Intra-layer tied weights in a convolution layer

I’m using the functional interface to conv2d and am looking for an efficient way to define a weight matrix W which has the following constraint: W[i, j, a, b] = W[j, i, ks-1-a, ks-1-b] for all i, j, a, b. ks is the kernel size

How should I create and register W as a Parameter in my object constructor?

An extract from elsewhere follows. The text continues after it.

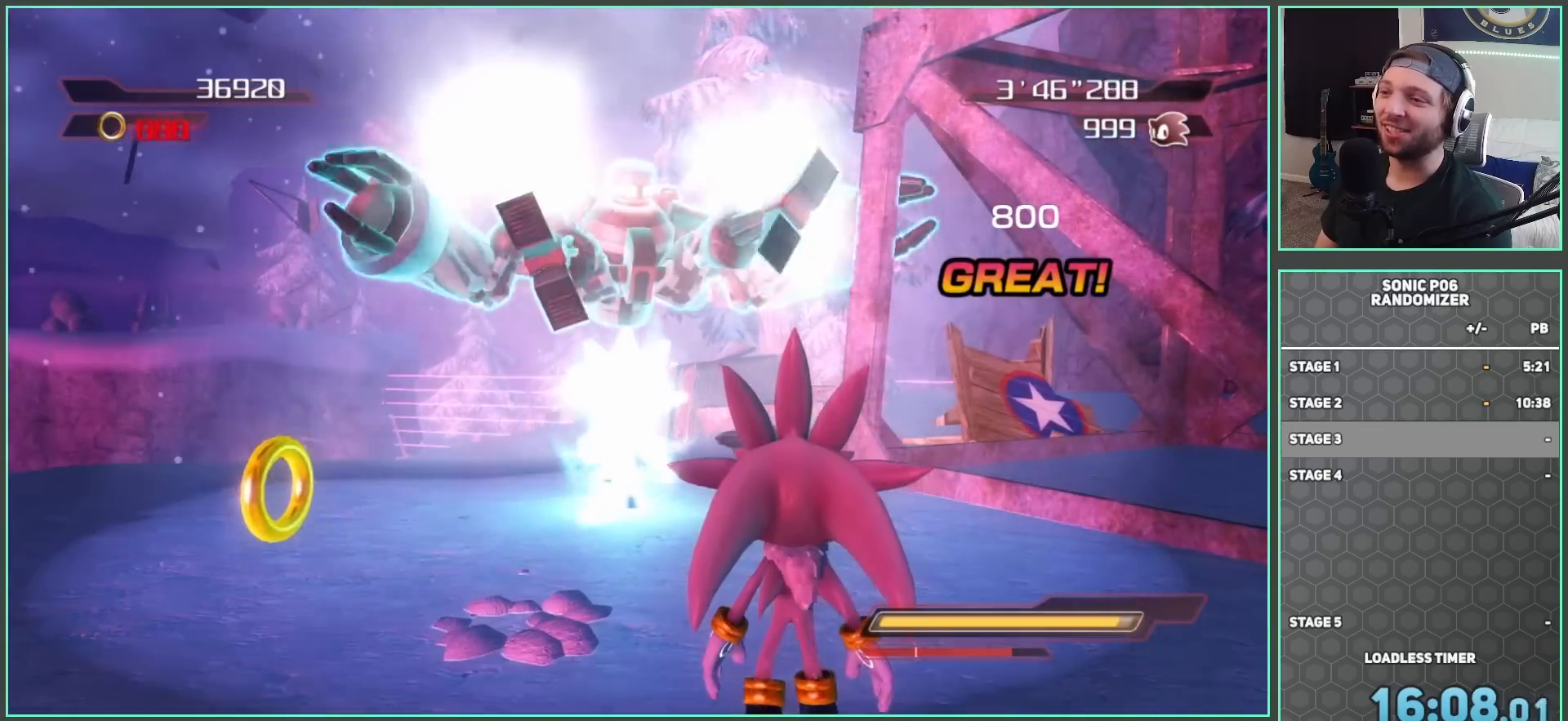
{"buttons": [], "left_stick": "left", "right_stick": "center", "events": [[183, "R2", "up"], [183, "left_stick", "up-left"], [250, "R2", "down"], [383, "R2", "up"], [450, "left_stick", "left"]]}
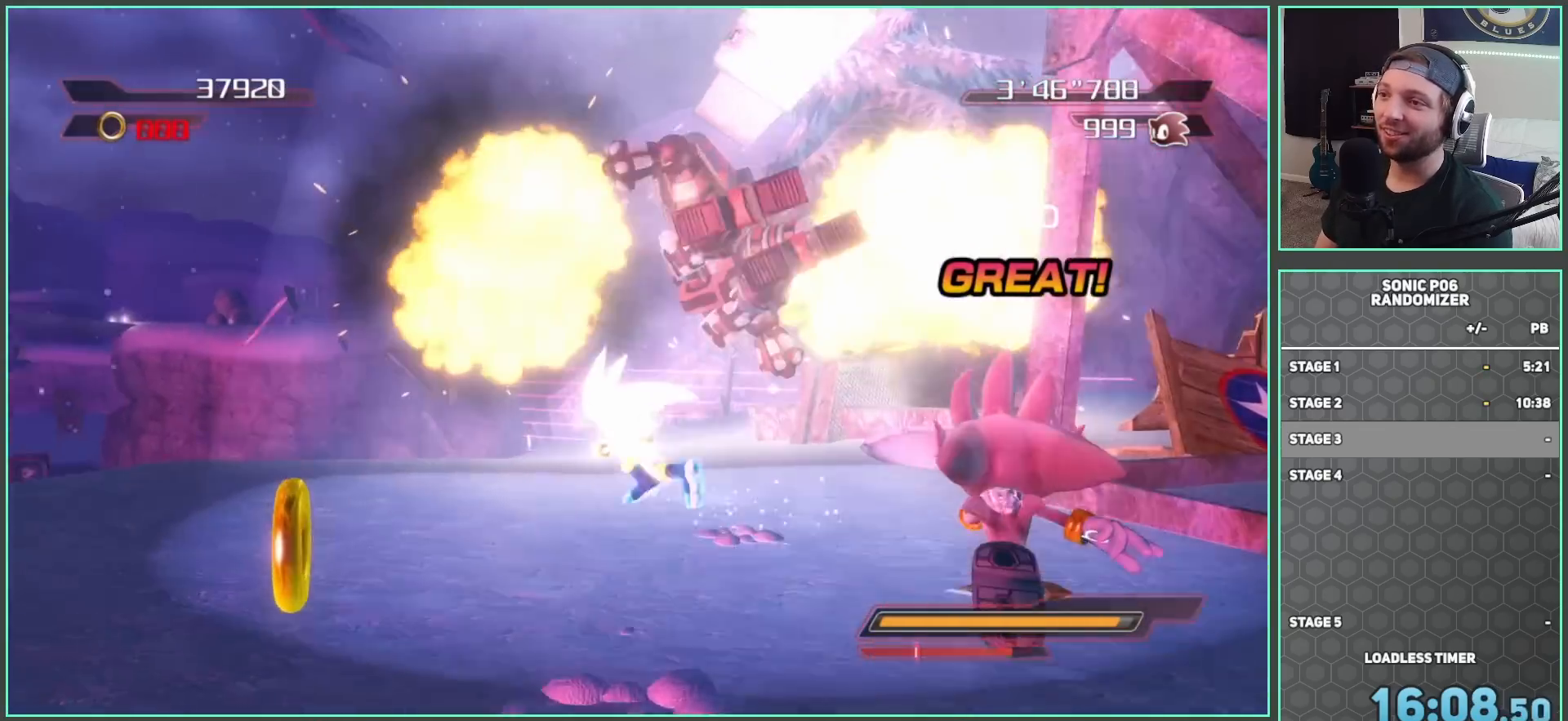
{"buttons": ["R2"], "left_stick": "center", "right_stick": "center", "events": [[33, "right_stick", "right"], [100, "R2", "down"], [100, "left_stick", "center"], [100, "right_stick", "center"]]}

It seems challenging to create given the tied weights within W.

I’ve tried defining the following in my constructor

W0 = nn.Parameter(torch.zeros(nf, nf, ks, ks), requires_grad=True)

and then creating a W in my forward function via

W0_flipped = flip(flip(W0, 3), 2) W = (W0 + W0_flipped.permute(1, 0, 2, 3)) / 2.0

where “flip” is defined as in The resulting W has the appropriate constraints, but this definition comes at the cost of creating many redundant parameters in W0. I then use W in calls like

f = nn.functional.conv2d(inputs, W, bias=b, stride=1, padding=pad_f)

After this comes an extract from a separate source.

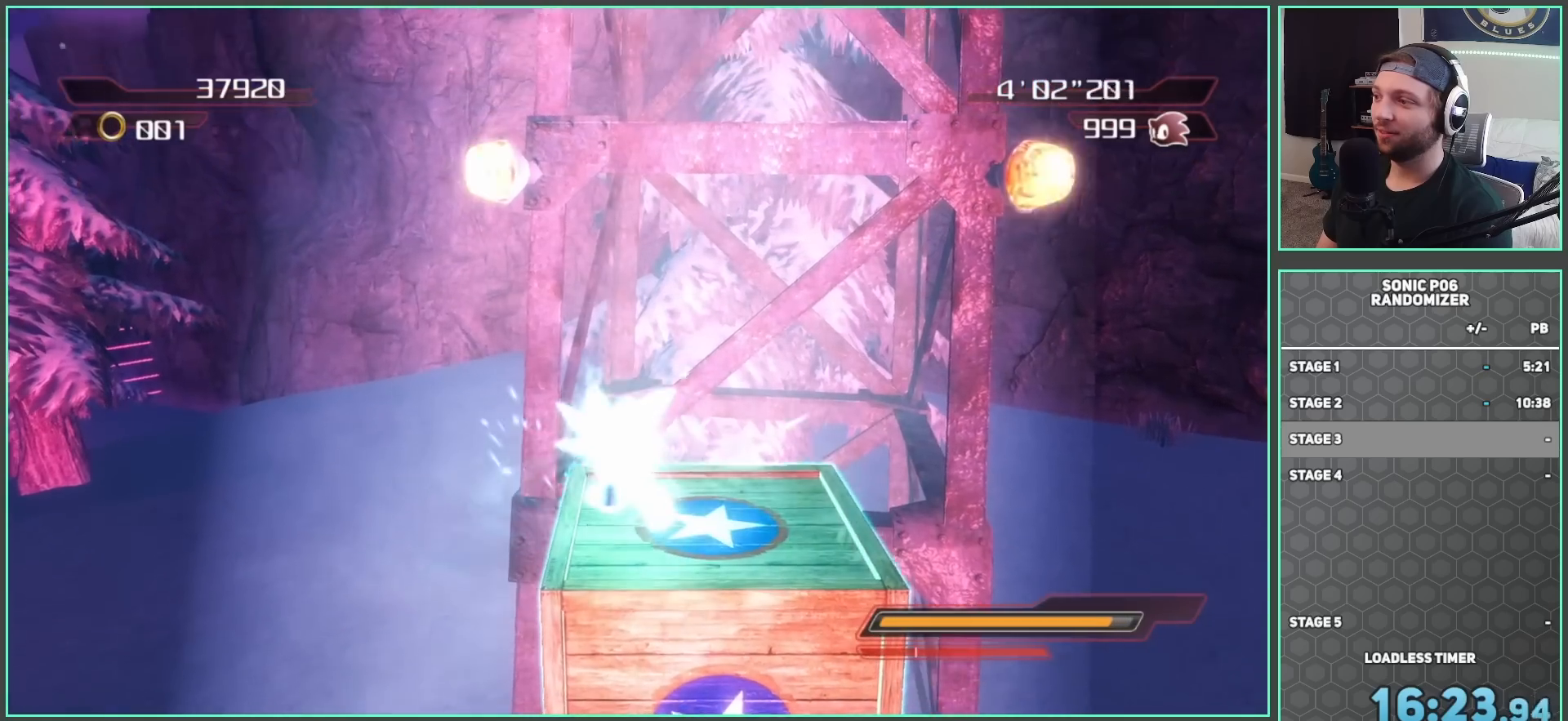
{"buttons": ["R2"], "left_stick": "center", "right_stick": "center", "events": []}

How can I create this without redundant parameters?


Here is a code sample that generate the convolution parameters from the minimal set of parameters:

import math
import torch

nf = 3
ks = 3

diff_chan_params = torch.rand(nf*(nf-1)/2, ks, ks)
same_chan_params = torch.rand(int(math.ceil(float(nf)/2)), ks, ks)
print("learnable parameters")

def get_params(chan_in, chan_out):
    if chan_in == chan_out:
        s = same_chan_params[chan_in/2]
        if chan_in%2 == 0:
            triang = s.triu()
            triang = s.tril()
        return triang + triang.t()
    small_idx = min(chan_in, chan_out)
    large_idx = max(chan_in, chan_out)
    lin_idx  = small_idx + large_idx * (large_idx - 1) / 2
    param = diff_chan_params[lin_idx]
    if chan_in < chan_out:
        param = param.t()
    return param

curr_idx = 0
conv_params = []
for out_c in range(nf):
    tmp = []
    for in_c in range(nf):
        tmp.append(get_params(in_c, out_c))
    conv_params.append(torch.stack(tmp, 0))
full_params = torch.stack(conv_params, 0)
print("conv parameters")
1 Like

Thanks so much albanD. This was super helpful. Really appreciate it.